Koyo Kouoh a vu, au fil des ans et d’un travail acharné, sa propre cote monter. Elle n’en nourrit pas moins un regard critique sur la position de plus en plus centrale que prennent les commissaires d’exposition, comme elle ou son camarade Simon Njami. « La pensée artistique émane des œuvres elles-mêmes, et non des choix curatoriaux qui les mettent en perspective », dit-elle. Dire que l’effervescence artistique africaine signale une « renaissance » relève par ailleurs à son sens d’un « raccourci journalistique trop réducteur pour donner la mesure de ce qui se passe réellement. On ne vient jamais de nulle part, et l’on laisse toujours quelque chose aux générations qui viennent ».
L’ébullition dont on parle parfois à Paris comme d’un simple effet de mode relève plutôt d’un processus au long cours. « Ce qui se joue, c’est que les Africains se saisissent de leur affaire : non seulement de l’œuvre, mais de l’exposition et de la critique. Cette attitude ne prévaut pas seulement dans les arts, elle s’observe aussi dans l’économie et les aspirations à la démocratie. »
Koyo Kouoh, de ce point de vue, est loin d’être seule. Comme beaucoup d’autres, elle joint les actes à la parole et se donne les moyens de sa politique : l’indépendance, dans tous les sens du terme. Elle la trouve sur le plan financier avec une activité internationale qui lui permet d’exposer des artistes, qu’elle ne considère pas comme une écurie, et encore moins un catalogue. « Les frontières sont fluides, dans ce que je fais, entre les amitiés et le travail », dit-elle.

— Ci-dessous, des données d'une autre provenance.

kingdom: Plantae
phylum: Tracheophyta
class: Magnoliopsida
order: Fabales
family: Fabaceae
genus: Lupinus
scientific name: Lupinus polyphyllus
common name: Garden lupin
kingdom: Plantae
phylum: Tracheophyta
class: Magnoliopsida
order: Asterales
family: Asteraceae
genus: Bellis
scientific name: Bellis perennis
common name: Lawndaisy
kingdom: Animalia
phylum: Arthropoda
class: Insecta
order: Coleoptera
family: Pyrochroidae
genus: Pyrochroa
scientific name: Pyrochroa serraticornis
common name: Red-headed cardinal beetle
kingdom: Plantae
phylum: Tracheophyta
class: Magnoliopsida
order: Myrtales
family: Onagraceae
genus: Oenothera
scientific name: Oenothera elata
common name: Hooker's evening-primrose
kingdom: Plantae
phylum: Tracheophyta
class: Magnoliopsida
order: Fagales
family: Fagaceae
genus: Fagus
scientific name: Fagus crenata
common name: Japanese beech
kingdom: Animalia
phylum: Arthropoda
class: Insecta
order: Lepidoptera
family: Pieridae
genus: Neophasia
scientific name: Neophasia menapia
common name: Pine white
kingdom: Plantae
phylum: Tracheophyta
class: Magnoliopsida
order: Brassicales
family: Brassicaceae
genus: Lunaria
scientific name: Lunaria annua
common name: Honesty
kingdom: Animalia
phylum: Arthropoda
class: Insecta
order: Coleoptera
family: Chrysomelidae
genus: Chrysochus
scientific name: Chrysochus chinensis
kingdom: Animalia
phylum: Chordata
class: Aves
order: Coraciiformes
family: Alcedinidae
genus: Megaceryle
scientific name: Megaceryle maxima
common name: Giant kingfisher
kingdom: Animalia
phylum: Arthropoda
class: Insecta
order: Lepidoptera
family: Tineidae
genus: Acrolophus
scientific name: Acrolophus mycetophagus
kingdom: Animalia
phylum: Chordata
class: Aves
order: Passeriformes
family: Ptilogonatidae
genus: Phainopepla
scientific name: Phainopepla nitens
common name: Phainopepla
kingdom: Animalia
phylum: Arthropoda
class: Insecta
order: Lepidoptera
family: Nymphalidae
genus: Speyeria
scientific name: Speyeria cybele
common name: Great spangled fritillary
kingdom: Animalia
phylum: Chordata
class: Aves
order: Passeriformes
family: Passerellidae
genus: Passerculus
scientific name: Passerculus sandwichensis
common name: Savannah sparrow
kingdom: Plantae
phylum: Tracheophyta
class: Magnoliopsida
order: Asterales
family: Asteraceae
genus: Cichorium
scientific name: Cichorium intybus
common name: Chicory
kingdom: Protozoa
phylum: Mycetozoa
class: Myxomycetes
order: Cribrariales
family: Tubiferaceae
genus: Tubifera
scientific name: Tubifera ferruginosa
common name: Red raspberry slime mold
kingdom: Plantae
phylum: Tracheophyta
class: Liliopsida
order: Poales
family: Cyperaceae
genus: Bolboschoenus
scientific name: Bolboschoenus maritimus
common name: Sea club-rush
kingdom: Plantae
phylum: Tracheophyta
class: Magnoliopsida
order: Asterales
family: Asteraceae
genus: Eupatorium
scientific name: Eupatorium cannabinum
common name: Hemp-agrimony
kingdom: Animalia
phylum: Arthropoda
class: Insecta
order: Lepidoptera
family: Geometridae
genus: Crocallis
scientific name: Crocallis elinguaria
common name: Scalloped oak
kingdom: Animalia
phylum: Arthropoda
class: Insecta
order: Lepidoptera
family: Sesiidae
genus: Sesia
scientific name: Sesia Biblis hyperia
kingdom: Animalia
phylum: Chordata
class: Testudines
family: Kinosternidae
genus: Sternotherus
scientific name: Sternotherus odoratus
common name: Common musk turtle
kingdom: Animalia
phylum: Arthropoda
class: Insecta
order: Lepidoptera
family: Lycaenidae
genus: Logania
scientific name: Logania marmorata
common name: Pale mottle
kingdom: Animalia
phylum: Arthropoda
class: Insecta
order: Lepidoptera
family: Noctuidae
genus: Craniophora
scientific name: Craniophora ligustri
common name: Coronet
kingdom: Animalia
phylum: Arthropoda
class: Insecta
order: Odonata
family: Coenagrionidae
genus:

Enfin, ce n’est pas à elle qu’il faut demander si l’art contemporain africain frappe si fort parce qu’il est plus axé sur les questions de fond – ce qu’il veut dire - que de forme – comment il le dit, par quels supports. Sa réponse ne fuse pas tout de suite. Elle pèse ses mots : « Cette question me dérange beaucoup. Je réfléchis de mon côté au concept de présence, plutôt que de la logique d’absence qui domine lorsqu’on parle de l’Afrique. On dépense une énergie folle à recenser ce qui manque, sans voir ce qui existe, ce qui est là ! La pratique artistique en Afrique est toujours engagée, car nous vivons dans de tels besoins que toute personne issue de ce contexte, du cordonnier à l’homme d’affaires, veut apporter sa pierre à l’édifice. Nos environnements sont au mieux ravagés et au pire pillés. D’où la réponse des artistes, logique ». Politique, donc.